Action item: Filter the records below and copy every line containing the word "relation".

Records supplied:
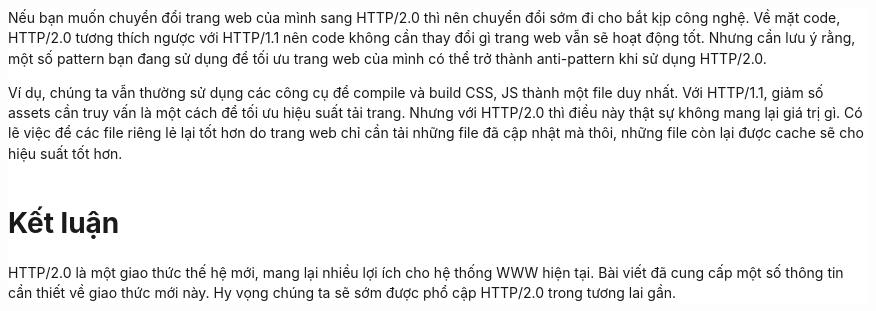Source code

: Nếu bạn muốn chuyển đổi trang web của mình sang HTTP/2.0 thì nên chuyển đổi sớm đi cho bắt kịp công nghệ.  Về mặt code, HTTP/2.0 tương thích ngược với HTTP/1.1 nên code không cần thay đổi gì trang web vẫn sẽ hoạt động tốt.  Nhưng cần lưu ý rằng, một số pattern bạn đang sử dụng để tối ưu trang web của mình có thể trở thành anti-pattern khi sử dụng HTTP/2.0.

Ví dụ, chúng ta vẫn thường sử dụng các công cụ để compile và build CSS, JS thành một file duy nhất.  Với HTTP/1.1, giảm số assets cần truy vấn là một cách để tối ưu hiệu suất tải trang.  Nhưng với HTTP/2.0 thì điều này thật sự không mang lại giá trị gì.  Có lẽ việc để các file riêng lẻ lại tốt hơn do trang web chỉ cần tải những file đã cập nhật mà thôi, những file còn lại được cache sẽ cho hiệu suất tốt hơn.

# Kết luận

HTTP/2.0 là một giao thức thế hệ mới, mang lại nhiều lợi ích cho hệ thống WWW hiện tại.  Bài viết đã cung cấp một số thông tin cần thiết về giao thức mới này.  Hy vọng chúng ta sẽ sớm được phổ cập HTTP/2.0 trong tương lai gần.
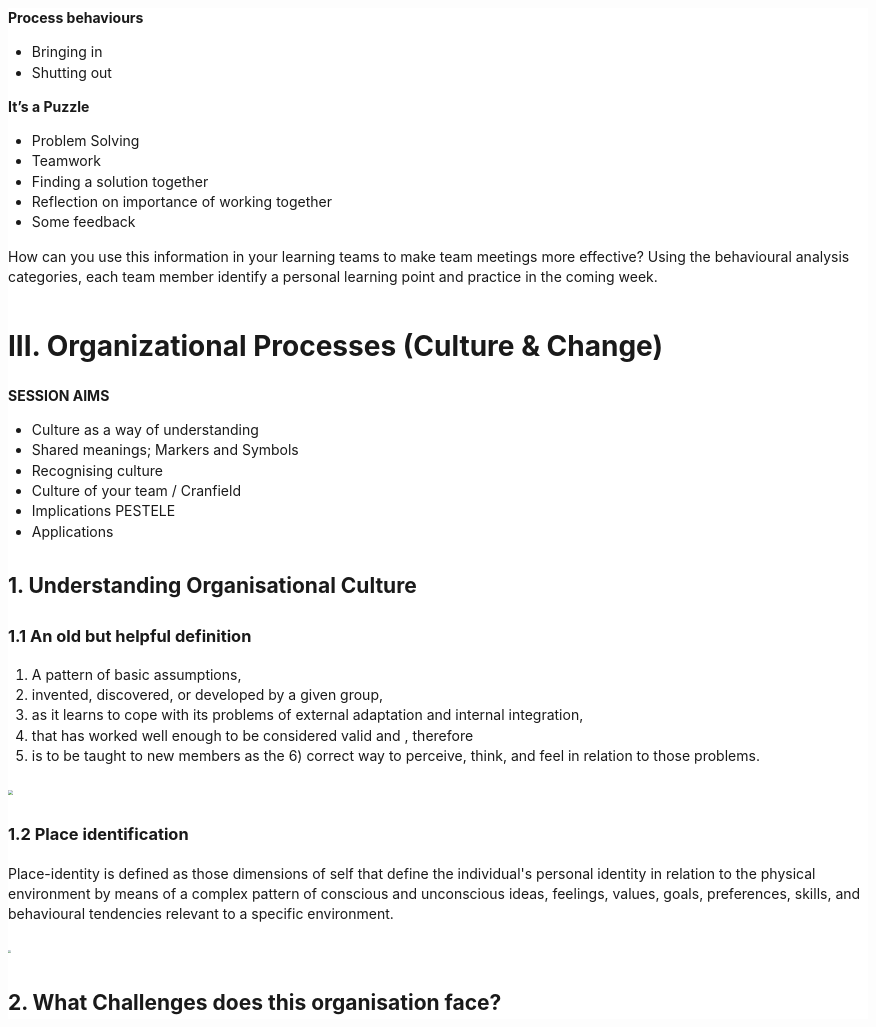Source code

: **Process behaviours** 

- Bringing in 
- Shutting out

**It’s a Puzzle** 

- Problem Solving 
- Teamwork 
- Finding a solution together 
- Reflection on importance of working together 
- Some feedback

How can you use this information in your learning teams to make team meetings more effective? 
Using the behavioural analysis categories, each team member identify a personal learning point and practice in the coming week.

# III. Organizational Processes (Culture & Change)

**SESSION AIMS** 

- Culture as a way of understanding 
- Shared meanings; Markers and Symbols 
- Recognising culture 
- Culture of your team / Cranfield 
- Implications PESTELE 
- Applications

## 1. Understanding Organisational Culture

### 1.1 An old but helpful definition

1) A pattern of basic assumptions, 
2) invented, discovered, or developed by a given group, 
3) as it learns to cope with its problems of external adaptation and internal integration, 
4) that has worked well enough to be considered valid and , therefore 
5) is to be taught to new members as the 6) correct way to perceive, think, and feel in relation to those problems.

<img src="D:\Documents\Cranfield Study\Courses\Organisational Behaviour - Application\Pic_OBA\Culture onion.png" style="zoom:33%;" />

### 1.2 Place identification

Place-identity is defined as those dimensions of self that define the individual's personal identity in relation to the physical environment by means of a complex pattern of conscious and unconscious ideas, feelings, values, goals, preferences, skills, and behavioural tendencies relevant to a specific environment.

<img src="D:\Documents\Cranfield Study\Courses\Organisational Behaviour - Application\Pic_OBA\Place identification.png" style="zoom:20%;" />

## 2. What Challenges does this organisation face?
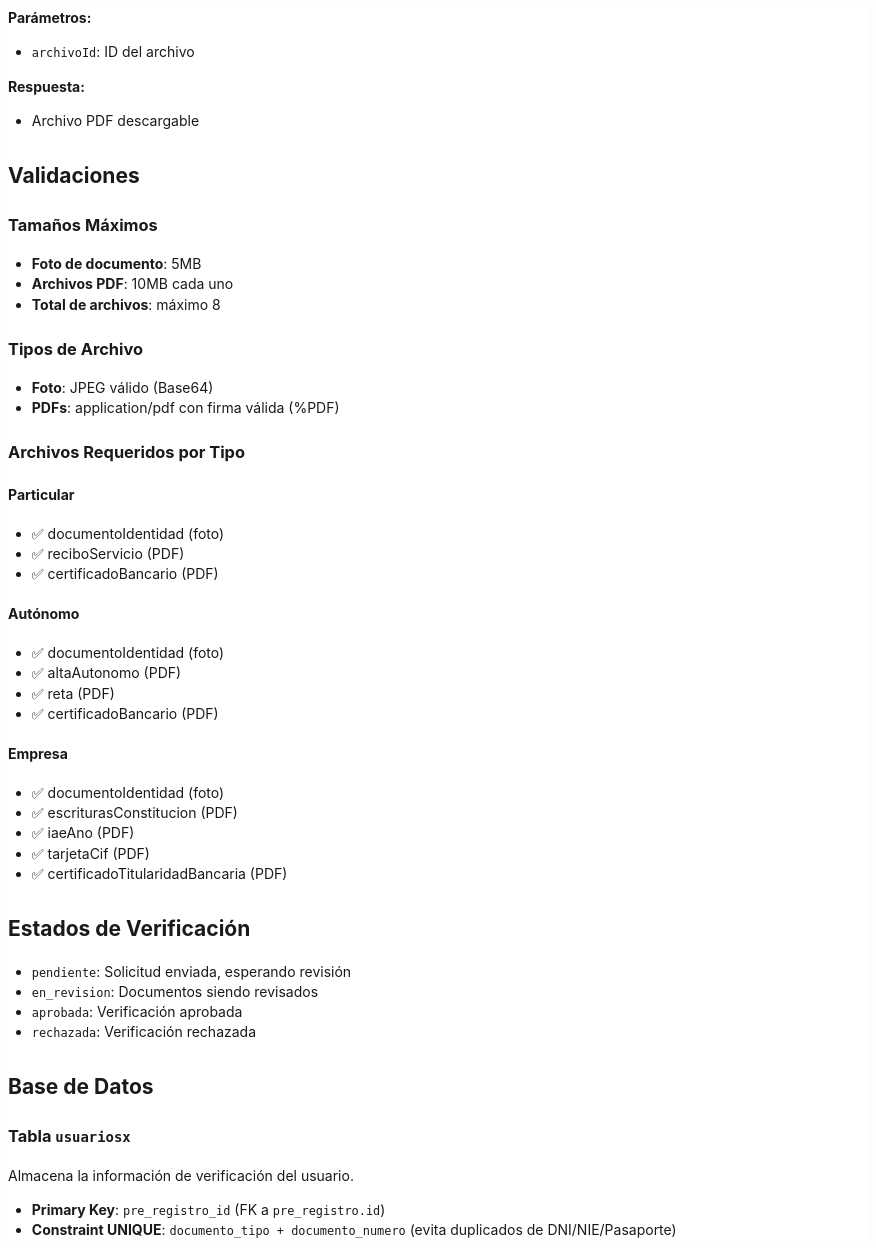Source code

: **Parámetros:**
- `archivoId`: ID del archivo

**Respuesta:**
- Archivo PDF descargable

## Validaciones

### Tamaños Máximos
- **Foto de documento**: 5MB
- **Archivos PDF**: 10MB cada uno
- **Total de archivos**: máximo 8

### Tipos de Archivo
- **Foto**: JPEG válido (Base64)
- **PDFs**: application/pdf con firma válida (%PDF)

### Archivos Requeridos por Tipo

#### Particular
- ✅ documentoIdentidad (foto)
- ✅ reciboServicio (PDF)
- ✅ certificadoBancario (PDF)

#### Autónomo
- ✅ documentoIdentidad (foto)
- ✅ altaAutonomo (PDF)
- ✅ reta (PDF)
- ✅ certificadoBancario (PDF)

#### Empresa
- ✅ documentoIdentidad (foto)
- ✅ escriturasConstitucion (PDF)
- ✅ iaeAno (PDF)
- ✅ tarjetaCif (PDF)
- ✅ certificadoTitularidadBancaria (PDF)

## Estados de Verificación

- `pendiente`: Solicitud enviada, esperando revisión
- `en_revision`: Documentos siendo revisados
- `aprobada`: Verificación aprobada
- `rechazada`: Verificación rechazada

## Base de Datos

### Tabla `usuariosx`
Almacena la información de verificación del usuario.
- **Primary Key**: `pre_registro_id` (FK a `pre_registro.id`)
- **Constraint UNIQUE**: `documento_tipo + documento_numero` (evita duplicados de DNI/NIE/Pasaporte)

Problem solution:
5) is to be taught to new members as the 6) correct way to perceive, think, and feel in relation to those problems.
Place-identity is defined as those dimensions of self that define the individual's personal identity in relation to the physical environment by means of a complex pattern of conscious and unconscious ideas, feelings, values, goals, preferences, skills, and behavioural tendencies relevant to a specific environment.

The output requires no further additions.